La valeur limite pour l’eau de boisson en Europe est fixée à
0,5 µg/l pour l’addition de tous les micropolluants et à 0,1 µg/l pour chaque substance. L’Office fédéral de la santé publique a fixé une limite de précaution à 0,075 µg/l. Les totaux obtenus dans notre enquête sont largement inférieurs, car le laboratoire n’a recherché que certaines substances.
> Pesticides
Herbicides, fongicides et désherbants sont utilisés en agriculture et finissent leur course dans l’eau. Certains sont interdits aujourd’hui, mais il faudra des années pour en évacuer toutes les traces.
- L’atrazine est un herbicide. Interdite depuis plusieurs années dans UE, cette substance vient aussi d’être bannie en Suisse. Elle peut avoir des effets sur les amphibiens (grenouilles, salamandres). D’autres études démontrent une baisse de la fertilité chez les employés des usines qui la fabriquent.

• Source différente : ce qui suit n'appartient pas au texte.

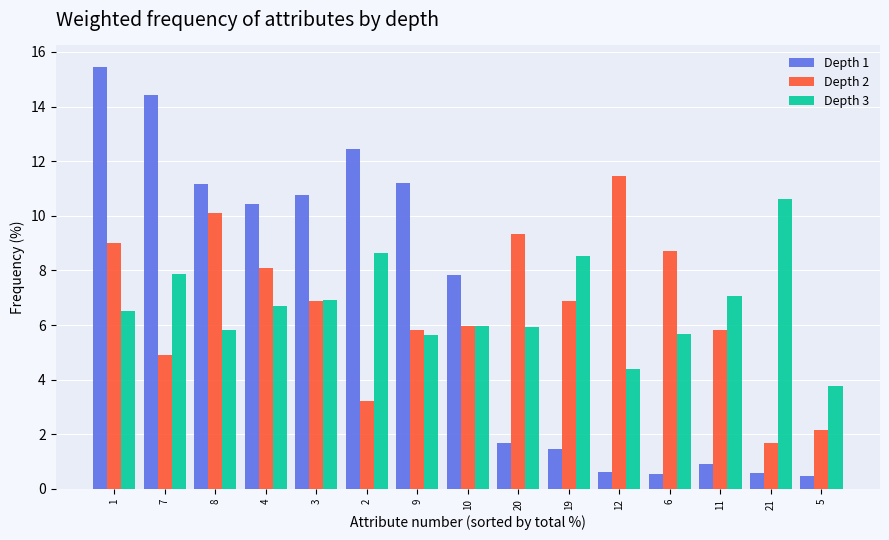

How many bars are there in each group?

3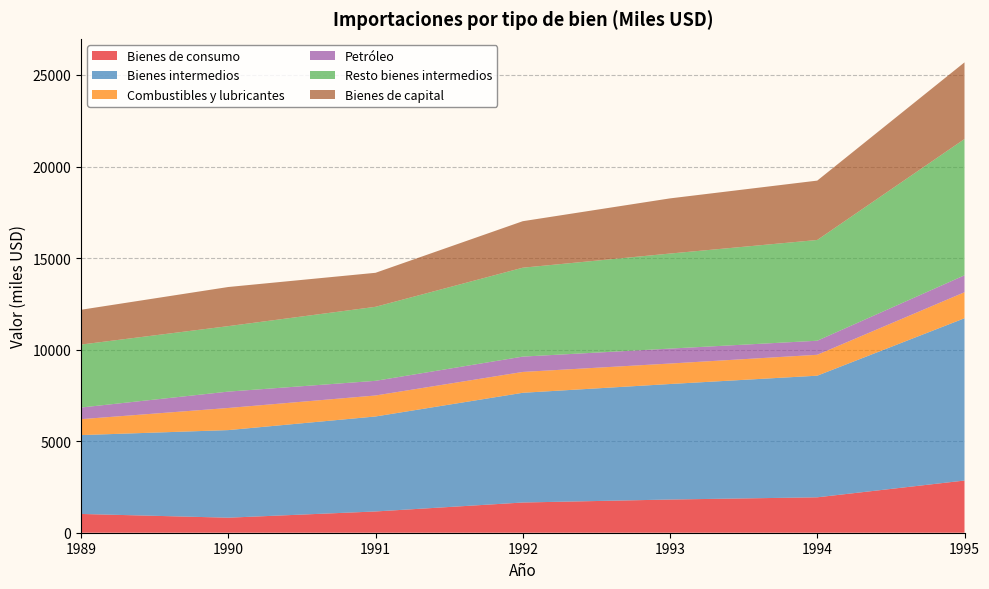

Reading left to right, what are all the values shown in this chart?

Bienes de consumo: 1025	821	1161	1650	1813	1934	2850
Bienes intermedios: 4307	4784	5188	5993	6309	6643	8864
Combustibles y lubricantes: 870	1208	1146	1138	1118	1141	1420
Petróleo: 636	894	801	838	816	768	925
Resto bienes intermedios: 3438	3576	4042	4855	5191	5502	7443
Bienes de capital: 1901	2137	1858	2540	3013	3243	4187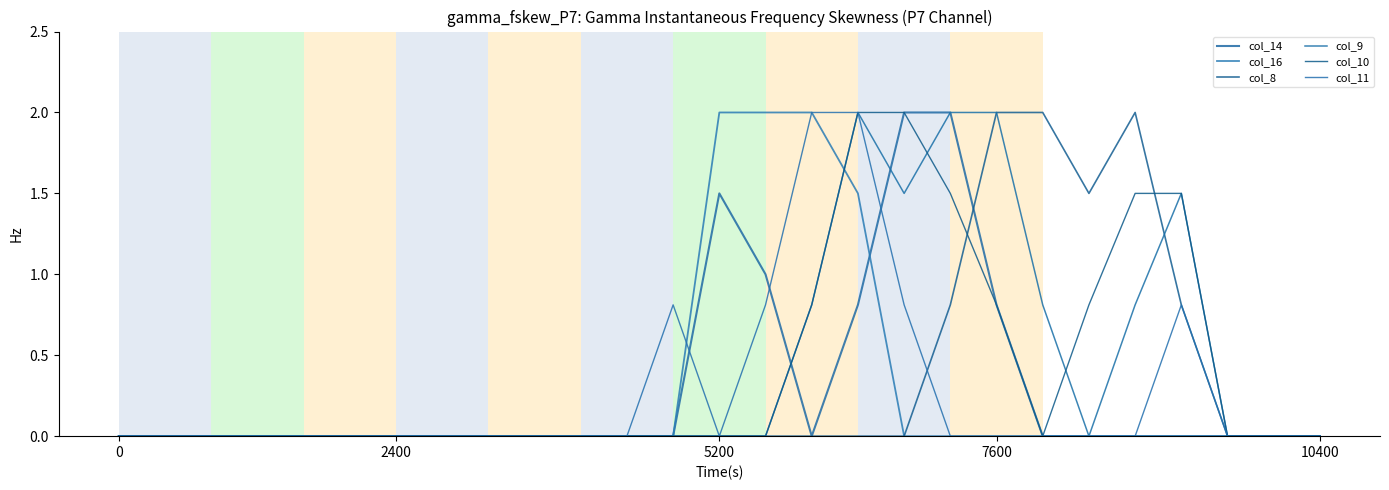

Which series has the largest total across all categories?

col_9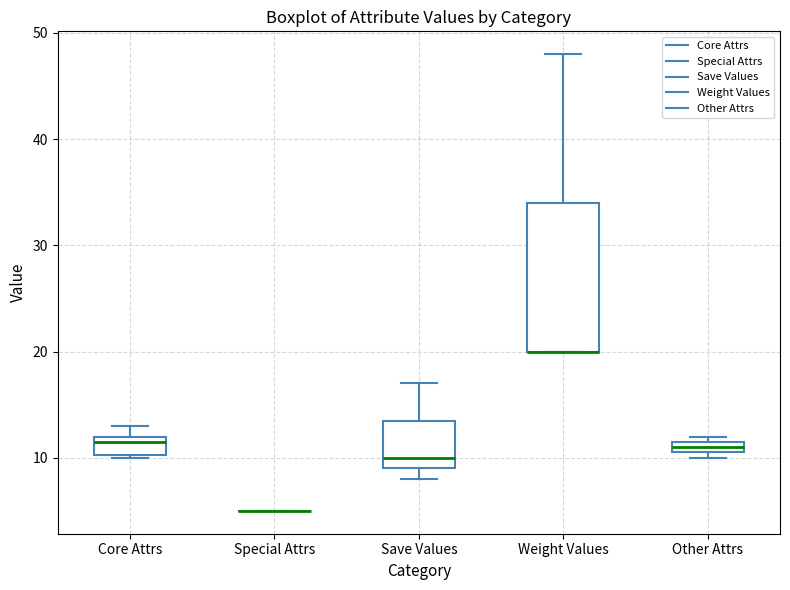

Which box is the tallest, from its lower edge to its upper edge?

Weight Values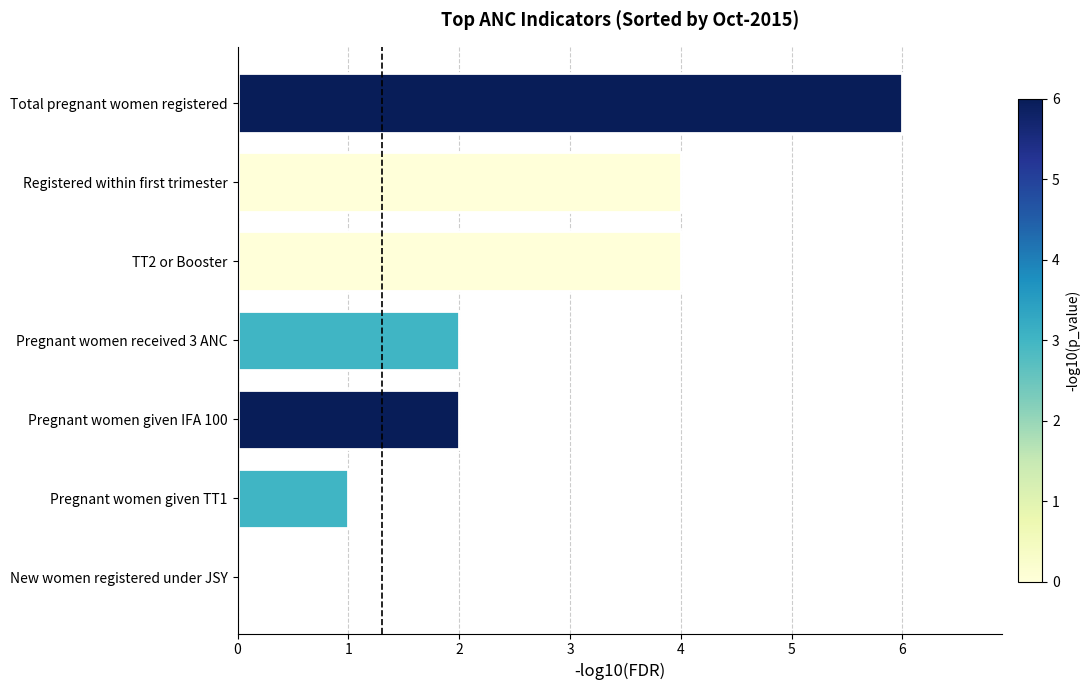

Reading bottom to top, what are all the values shown in this chart?

New women registered under JSY=0	Pregnant women given TT1=1	Pregnant women given IFA 100=2	Pregnant women received 3 ANC=2	TT2 or Booster=4	Registered within first trimester=4	Total pregnant women registered=6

- La dichlorobenzamide est une substance émise lors de la décomposition du dichlobenil, un herbicide qui s’infiltre facilement dans les eaux souterraines, et donc dans l’eau potable.
- Le métalaxyl est un fongicide qui détruit les champignons parasites des végétaux.
- La simazine est un désherbant à usage limité, mais on en trouve encore dans les eaux souterraines.
Médicaments et divers
La carbamazépine est un médicament soignant l’épilepsie et régulant l’humeur. La metformine est un antidiabétique oral utilisé dans le traitement du diabète et la puberté précoce. Le benzotriazole est employé comme additif anticorrosif dans l’industrie. On le trouve aussi dans les détergents pour lave-vaisselle.
Perturbateurs endocriniens
Ces molécules agissent sur l’équilibre hormonal. Et même à très faibles doses. Sans être toxiques, elles peuvent perturber l’organisme de façon discrète, parfois difficile à reconnaître. Leur impact peut se reporter sur les descendants.
Elles sont ainsi susceptibles d’altérer la croissance, le développement, le comportement, la production, la circulation sanguine, la fonction sexuelle et reproductrice.
> Nonylphénol: composé organique synthétique produit lors de la décomposition d’un détergent.
> Bisphénol A: composé stabilisant présent dans de nombreux objets en plastique. Il diminue, à hautes doses, la quantité de spermatozoïdes, modifie l’équilibre hormonal et augmente le risque de maladies cardiovasculaires. Ses effets sont amplifiés chez l’enfant.
> L’éthinylestradiol est l’un des principaux composants de certaines pilules contraceptives. Il est évacué dans la nature par l’urine et les fèces, sans qu’on en connaisse les effets.